December 9, 2003
For any of you paying attention to the financial markets, you probably expected this little missive. I can be so predictable sometimes, just like the market itself....Once again the script was followed to the tee. One twist this time is that the Dow made a run for 10,000 TWICE today before falling back on its heels. The Dow even made it about 3 points higher than the milestone whereas the Nasdaq couldn't manage one more full dollar after 2000.
Again, it is hard to believe that this is a market in rally mode given how much pain is underlying the indices. The dynamics I have recently described continue almost unabated. The market has achieved milestones that seemed next to impossible just seven or eight months ago (heck, you KNOW I would have called you crazy! In fact, as late as September I was even predicting to some friends that the Nasdaq would end the year around 1750 - although a rally shortly thereafter forced me to drop my bearishness all over again.). But this tease with the milestones and the selling on good news bespeaks a market that is looking for "the next big thing." Everyone is asking "what's next?" and waiting for the other guy to keep buying. The news is neither good enough nor "surprising" enough to justify the continued buying of over-valued stocks that have long since priced in what good exists in the economy. Add to this a fear of a Fed getting ready to raise rates, and you get a very wobbly landscape.
One side note - today featured the first bit of truly bad news that the market has had to digest in quite some time. Washington Mutual declared that it will lay off as many 3000 people due to a "dramatic" slow-down in their mortgage business. It would be too easy to say this is the beginning of the end of the housing boom, but we must certainly pay attention. The problem is that if the housing boom gives out before the corporate sector truly picks up the pace, we will have a vacuum into which all bullishness will get sucked out. Given that the economy so far has been goosed by unsustainable forces, this sucking sound could be quite loud (and is why even those of you who don't care about stocks should be paying attention).
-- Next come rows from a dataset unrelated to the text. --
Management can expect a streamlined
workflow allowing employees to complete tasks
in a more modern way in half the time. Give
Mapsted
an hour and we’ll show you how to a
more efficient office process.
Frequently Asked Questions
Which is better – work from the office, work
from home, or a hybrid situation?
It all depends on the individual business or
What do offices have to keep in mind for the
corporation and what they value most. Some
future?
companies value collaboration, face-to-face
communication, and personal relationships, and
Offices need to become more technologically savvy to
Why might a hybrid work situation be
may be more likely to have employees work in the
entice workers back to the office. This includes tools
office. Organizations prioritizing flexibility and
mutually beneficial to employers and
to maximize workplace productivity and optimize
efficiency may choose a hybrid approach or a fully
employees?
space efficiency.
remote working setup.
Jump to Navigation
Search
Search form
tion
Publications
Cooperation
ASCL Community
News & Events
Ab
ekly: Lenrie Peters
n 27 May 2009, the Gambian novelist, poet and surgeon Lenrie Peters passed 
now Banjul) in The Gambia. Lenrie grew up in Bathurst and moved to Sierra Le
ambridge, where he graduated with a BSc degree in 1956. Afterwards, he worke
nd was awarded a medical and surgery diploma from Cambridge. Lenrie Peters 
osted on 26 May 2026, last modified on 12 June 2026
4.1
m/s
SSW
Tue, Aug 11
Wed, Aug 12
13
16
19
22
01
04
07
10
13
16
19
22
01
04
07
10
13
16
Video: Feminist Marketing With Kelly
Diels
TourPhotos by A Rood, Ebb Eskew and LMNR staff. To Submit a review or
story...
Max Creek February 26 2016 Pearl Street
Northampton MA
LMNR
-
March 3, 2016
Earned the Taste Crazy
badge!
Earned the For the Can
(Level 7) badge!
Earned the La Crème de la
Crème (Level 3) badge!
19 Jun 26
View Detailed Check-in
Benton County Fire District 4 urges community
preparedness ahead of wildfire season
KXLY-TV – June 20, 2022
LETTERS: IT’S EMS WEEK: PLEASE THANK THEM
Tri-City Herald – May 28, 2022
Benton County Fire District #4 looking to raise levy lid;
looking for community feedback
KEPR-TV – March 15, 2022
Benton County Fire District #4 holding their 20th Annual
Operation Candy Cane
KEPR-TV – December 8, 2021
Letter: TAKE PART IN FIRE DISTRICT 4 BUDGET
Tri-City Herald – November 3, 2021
I will close by saying that if you are an aggressive investor that has held on this long, you might as well keep taking your chances and hope the market is simply in a long drawn-out process of forming the next (and likely the last) leg of this upward trend. As hard as it is right now, even I am sticking to my earlier "gut feel" that the market will surprise us as to how far it will go before topping out. If you have yet to participate and want to, I suppose you are hoping that the market is about to finally get the serious correction that has been long overdue. Do not be surprised if it does not come yet again. Remember that throughout this rally, the market has shot back up from precipices just like the one it is teetering on right now. All the market needs is another excuse, likely some psychological boost, perhaps some kind of unforeseen good news to continue to make the bears, like the one lurking behind my pen, look stupid all over again... But you better believe that when this magic fails, the failure might be quite spectacular. We will have to wait and see under what conditions such a correction occurs to decide whether it will be a dip worth jumping into.